There is nothing that does not remind me of her and the things she gave me. The things I never knew were important until she no longer had them to give.
There was always jazz playing on the stereo: we had stereos back then, fancier versions of the record player I got for my bedroom when I was 15 and on which I played Jethro Tull while I rolled around on the floor with boys with improbable names like Mack, Doug, and Tony, names you don’t hear much anymore. Stereos were for the good music, the real music, the serious music, and my mother was nothing if not serious. I listened to the Modern Jazz Quartet, Dave Brubeck, Bill Evans, Stan Getz, Miles Davis, Erroll Garner. A dozen others. Many of whom I would actually eventually see in concert.
We had built-in bookshelves: wooden masterpieces that reached nearly to the ceiling. They were packed full of those record albums and books and books. My mother’s bookshelf was my first library. There were stacks of magazines, too, which piled up on the coffee table and two daily newspapers; an endless supply of education and information. All mine without censor. We went to the theater, even if it was only a community one in which my parents and their friends (and then my sisters and I) acted. We had real paintings on the wall and years before my mother could afford what she called “good” furniture an ebony baby grand piano sat in the living room.
I learned about beauty from my mother: how to arrange flowers, grow vegetables, appreciate art and music; how to identify the real from the fake, the shabby from the glossy, the modern from the cheap. Every time I look around my house I see what she gave me. The concrete in the things I have arranged around the rooms, things taken from her home when she got sick and could no longer keep them; and the more ephemeral, the way those things are displayed, the colors I have chosen, the pristine sleekness of the space I inhabit. Each of the homes I have lived in—from the shoddiest apartment to my condo by the water—has felt her imprint but none more than where I live now, with the collections of my mother’s life now collected in mine. She has never seen this home. She never will. But she is here in it, all around me. There is nothing that does not remind me of her and the things she gave me. The things I never knew were important until she no longer had them to give.

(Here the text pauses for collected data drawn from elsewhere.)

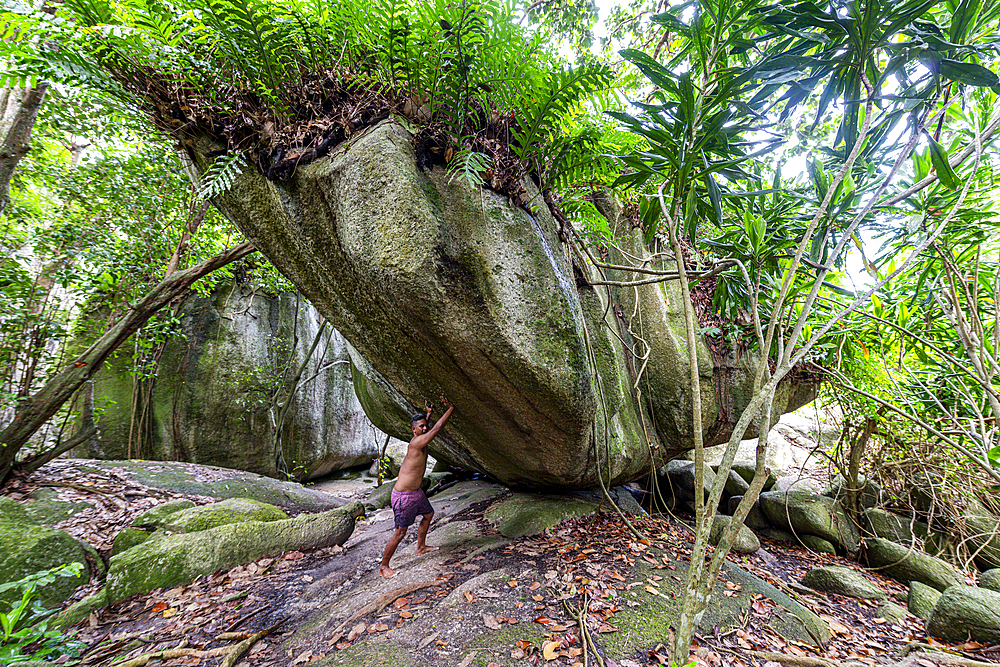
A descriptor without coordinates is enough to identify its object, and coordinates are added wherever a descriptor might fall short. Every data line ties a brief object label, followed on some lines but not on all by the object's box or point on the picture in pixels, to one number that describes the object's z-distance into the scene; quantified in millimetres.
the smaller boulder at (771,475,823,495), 6500
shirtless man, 3637
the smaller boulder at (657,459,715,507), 6523
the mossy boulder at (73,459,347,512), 4777
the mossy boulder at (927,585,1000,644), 3059
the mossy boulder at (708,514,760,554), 4961
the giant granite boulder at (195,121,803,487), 2738
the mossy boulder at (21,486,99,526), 3589
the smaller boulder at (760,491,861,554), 5531
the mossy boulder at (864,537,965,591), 4340
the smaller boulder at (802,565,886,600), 3998
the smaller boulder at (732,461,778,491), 7028
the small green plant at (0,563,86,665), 1776
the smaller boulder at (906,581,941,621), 3739
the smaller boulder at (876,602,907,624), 3615
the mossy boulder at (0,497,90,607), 2721
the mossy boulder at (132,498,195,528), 3766
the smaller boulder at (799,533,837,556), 5500
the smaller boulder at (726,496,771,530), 6246
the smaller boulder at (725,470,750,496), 6828
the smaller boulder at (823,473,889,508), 5688
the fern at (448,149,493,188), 2660
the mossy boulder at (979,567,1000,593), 4164
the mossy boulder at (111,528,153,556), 3459
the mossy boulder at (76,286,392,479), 6910
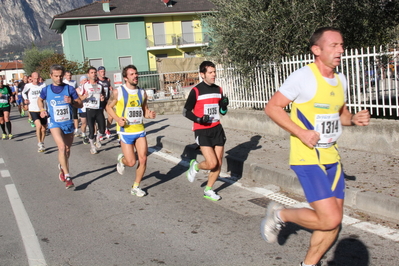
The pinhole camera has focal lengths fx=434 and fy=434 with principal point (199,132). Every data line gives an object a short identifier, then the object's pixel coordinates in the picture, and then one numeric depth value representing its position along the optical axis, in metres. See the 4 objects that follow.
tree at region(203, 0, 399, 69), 9.89
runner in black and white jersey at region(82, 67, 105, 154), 10.80
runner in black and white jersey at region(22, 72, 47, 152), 11.47
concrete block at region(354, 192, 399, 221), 4.83
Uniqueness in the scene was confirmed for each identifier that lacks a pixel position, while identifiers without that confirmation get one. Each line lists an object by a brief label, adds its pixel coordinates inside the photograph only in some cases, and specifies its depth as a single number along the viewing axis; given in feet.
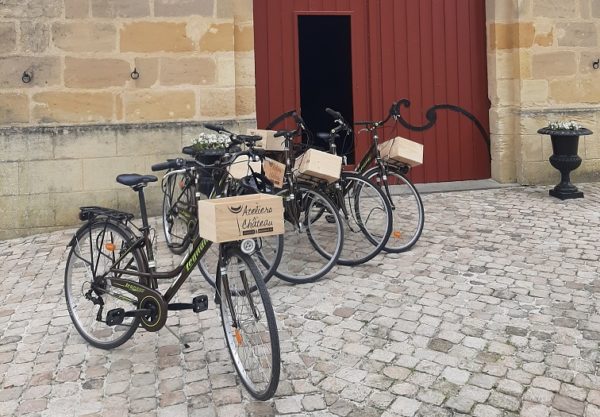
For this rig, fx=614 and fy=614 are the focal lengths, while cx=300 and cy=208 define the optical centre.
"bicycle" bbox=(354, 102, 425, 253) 16.74
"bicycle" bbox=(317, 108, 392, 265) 15.60
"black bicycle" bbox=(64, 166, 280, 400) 9.45
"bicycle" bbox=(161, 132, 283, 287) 11.49
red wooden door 25.07
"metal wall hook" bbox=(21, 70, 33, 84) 20.56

For the first and only time in my memory I ache to talk to her. The need to speak to her is sometimes enough to wake me up out of sleep and more than enough to bring me to tears at the most banal moments. The years she could talk to me, listen to me, visit me, are gone and with them the brutality, the pain, the loneliness, the misunderstandings that permeated each and every syllable. But suddenly in the first real throes of my own mortality I long to sit with her on the couch, show her around my rooms, take her for a walk on the beach. I want her to see the evidence of the things she gave me in the way I live my life, in the things that are important to me, in the daughter, who, like the mother, gathers beauty around her as a cloak. I want to just talk to her.
My mother has said very little in the past half dozen years; she can barely react, can no longer process what I say, isn’t sure sometimes even which daughter I am. She is a hologram of her former self. For a long time I was all right with that, I even felt a sort of relief. Gone was the woman, who angry and drunk, pulled me down next to her on the couch and said: Listen to this, as the music surrounded us. Gone is the woman who pushed me into ballet lessons, piano lessons, art lessons, who tried to mold me into the kind of girl she wished she had been. Gone is the woman who refashioned her own self by sheer will, who tried to push back against her own demons but so often lost. Gone is the woman who lived for love and sand and water and flowers and music and books and paintings and beauty. Gone is the woman who never listened and was so very, very furious at things I could not then understand. Gone, gone, gone is the mother I had, the mother I got, the mother who tried and failed, the mother who I hated for too long and never really forgave.
But if even before her illness I had given up all hope of a rapprochement, of truth-telling, of protestations of love, of apologies for past misdeeds, now I wish I had gotten to this place I am now but with my mother still intact and not gone. Then we could settle into this last old age of hers, these last years as mother and daughter, with a fragile peace we could never ever find for more than a few moments. Her mind is lost and I miss it in all its complexity.
And all I have left is what she gave me.